По существу ответить надо было бы приблизительно следующее: «вы не захотели быть поэтом, вы сами убили в себе поэта, раз навсегда ограничив себя нижними, самыми густыми и плотными, “житейскими” пластами жизни… ваша неумолимая зоркость в отношении людей внушила вам недоверие к их порывам и мечтаниям, вызвала стремление вывести их на чистую воду… да, вы остались чуть-чуть в стороне от поэзии, хотя, согласен, поэзия – понятие неясное, располагающее к притворству и самообману… Но вот что ясно, что несомненно: у вас удивительное стихотворное дарование, и ему многие поэты, более или менее признанные, могли бы позавидовать!»

### ПРЕДОСТАВЛЕННЫЕ ДАННЫЕ
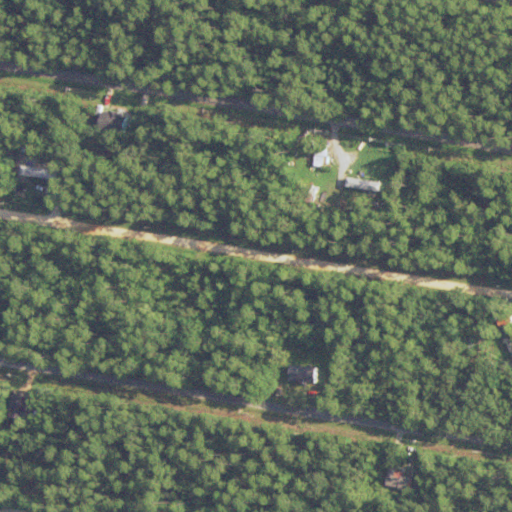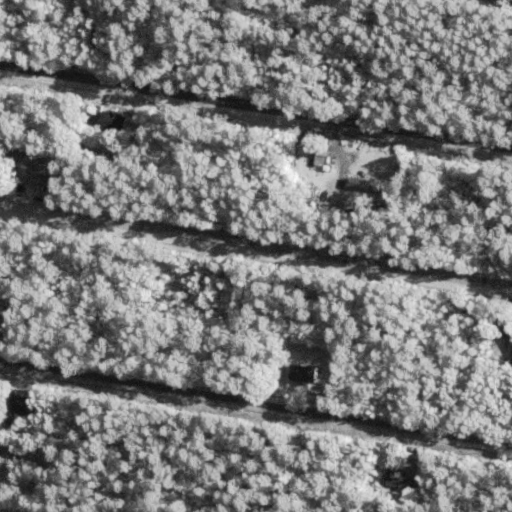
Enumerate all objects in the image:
road: (505, 1)
road: (256, 106)
building: (140, 119)
building: (115, 121)
building: (111, 122)
building: (320, 155)
building: (46, 158)
building: (338, 158)
building: (352, 165)
building: (36, 171)
building: (33, 183)
building: (362, 185)
road: (256, 254)
building: (225, 274)
building: (231, 282)
building: (216, 284)
building: (508, 333)
building: (509, 345)
building: (324, 367)
building: (302, 373)
building: (334, 377)
building: (503, 386)
road: (256, 400)
building: (17, 406)
building: (23, 406)
building: (492, 414)
building: (489, 424)
building: (395, 453)
building: (12, 459)
building: (416, 465)
building: (398, 476)
building: (396, 479)
road: (6, 510)
building: (407, 510)
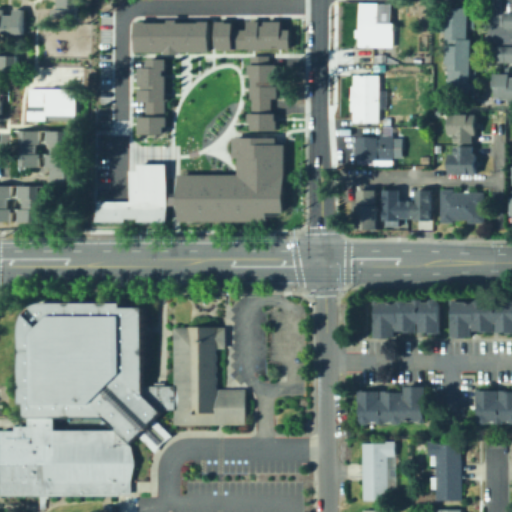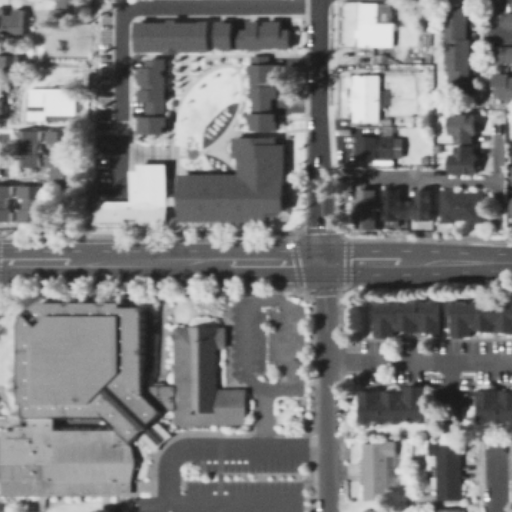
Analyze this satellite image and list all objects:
road: (132, 7)
building: (63, 8)
building: (68, 10)
road: (274, 16)
road: (224, 17)
road: (148, 19)
road: (194, 19)
road: (261, 19)
building: (507, 19)
building: (507, 19)
building: (11, 21)
building: (12, 23)
building: (373, 24)
road: (491, 25)
building: (374, 28)
building: (250, 35)
building: (251, 35)
building: (170, 36)
building: (171, 36)
road: (211, 42)
road: (277, 49)
building: (458, 49)
road: (221, 51)
road: (251, 51)
building: (457, 51)
road: (159, 52)
road: (184, 52)
building: (500, 53)
building: (502, 53)
road: (217, 54)
building: (7, 63)
road: (196, 64)
road: (225, 64)
road: (239, 68)
building: (7, 72)
road: (133, 72)
road: (184, 72)
parking lot: (142, 73)
road: (171, 73)
road: (179, 74)
road: (196, 74)
street lamp: (192, 78)
building: (501, 83)
road: (129, 84)
building: (501, 84)
road: (135, 86)
road: (332, 89)
road: (174, 93)
building: (261, 93)
building: (152, 95)
building: (152, 96)
building: (363, 97)
building: (364, 97)
building: (49, 102)
building: (53, 104)
road: (302, 107)
road: (290, 118)
road: (133, 122)
road: (238, 122)
road: (168, 127)
building: (460, 127)
building: (463, 127)
road: (319, 130)
road: (110, 131)
road: (264, 133)
road: (262, 135)
road: (278, 138)
street lamp: (167, 141)
building: (372, 147)
building: (31, 148)
building: (375, 148)
building: (46, 153)
road: (191, 153)
road: (179, 155)
road: (223, 158)
building: (461, 159)
building: (61, 161)
building: (464, 161)
road: (173, 168)
road: (436, 179)
road: (105, 184)
building: (236, 185)
building: (237, 185)
building: (138, 196)
building: (138, 196)
building: (171, 200)
building: (4, 202)
building: (510, 203)
building: (6, 204)
building: (25, 204)
building: (31, 204)
building: (460, 205)
building: (510, 205)
building: (404, 206)
building: (407, 206)
building: (462, 206)
building: (364, 208)
building: (368, 212)
road: (303, 220)
road: (310, 229)
road: (293, 245)
road: (34, 261)
road: (150, 261)
road: (277, 261)
road: (361, 261)
road: (456, 261)
road: (291, 275)
building: (479, 315)
road: (291, 316)
building: (404, 316)
building: (406, 317)
building: (481, 317)
road: (419, 359)
road: (326, 386)
road: (450, 388)
building: (101, 397)
building: (105, 398)
building: (392, 405)
building: (493, 405)
building: (392, 406)
building: (494, 406)
road: (215, 452)
building: (378, 455)
building: (446, 455)
building: (377, 469)
building: (444, 469)
road: (498, 482)
building: (376, 485)
building: (448, 486)
road: (233, 502)
building: (443, 509)
building: (373, 510)
building: (445, 510)
park: (76, 511)
building: (376, 511)
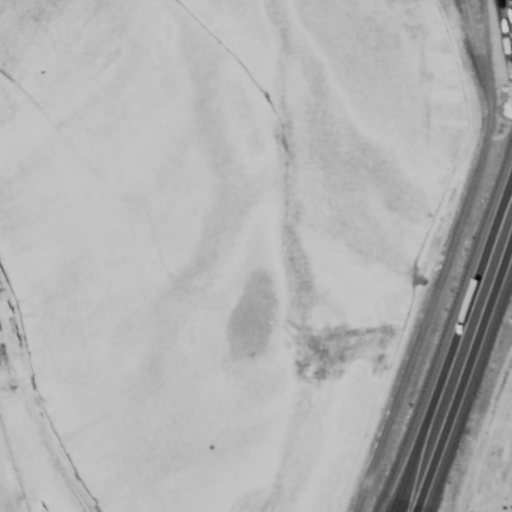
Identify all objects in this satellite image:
road: (457, 366)
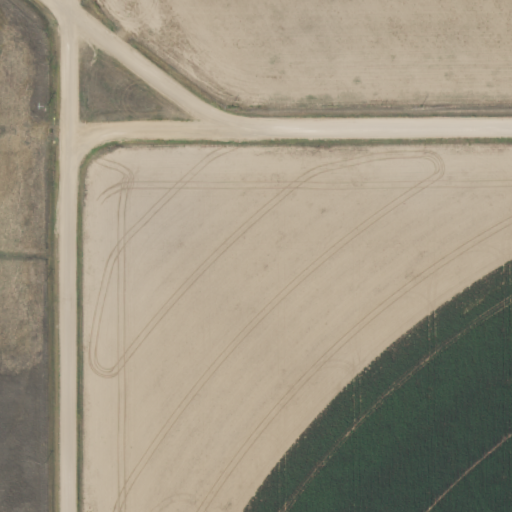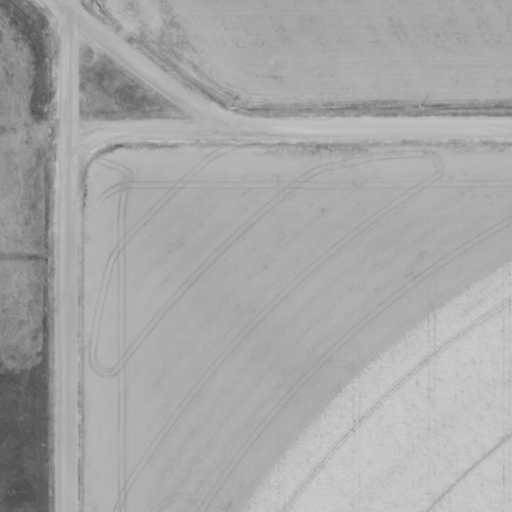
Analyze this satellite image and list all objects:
road: (261, 127)
road: (149, 129)
road: (69, 255)
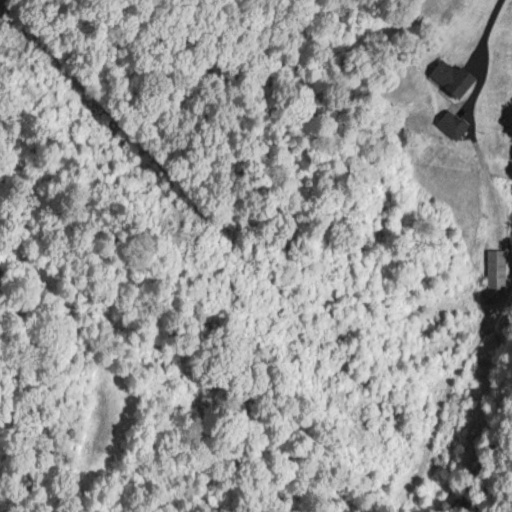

### УКАЗАНИЕ A
Переведите на английский язык предложение из текста о стихотворном даровании: «Но вот что ясно, что несомненно: у вас удивительное стихотворное дарование, и ему многие поэты, более или менее признанные, могли бы позавидовать!»
### УКАЗАНИЕ B
Продолжите текст о стихотворном даровании, начиная сразу после его последнего предложения.
Строки представляют собой отдельный материал и с текстом о стихотворном даровании не связаны.

### РЕЗУЛЬТАТ A
But here is what is clear, what is beyond doubt: you have an astonishing gift for verse, and many poets, more or less recognized, could envy it!

### РЕЗУЛЬТАТ B
Стихотворным талантом Аминадо неизменно восхищался Бунин, и в одной из книжек «Современных записок» он свое восхищение выразил, – коротко категорически, не так, как пишутся иные «дружеские» рецензии. Когда-то Аминадо показывал мне письмо Марины Цветаевой, полное восхищения не меньшего. Он, насколько помню, не очень любил поэзию Цветаевой, но письмом этим дорожил, как признанием, шедшим от человека во всем ему противоположного. Да и как можно было, при сколько-нибудь развитом слухе к стихам, к звуку их, к самой ткани их, не восхищаться отдельными на диво сработанными строфами Аминадо, а то и целым его стихотворением?
Однако читателей других, гораздо более многочисленных, он привлек не этим, а преимущественно своим неиссякаемым остроумием.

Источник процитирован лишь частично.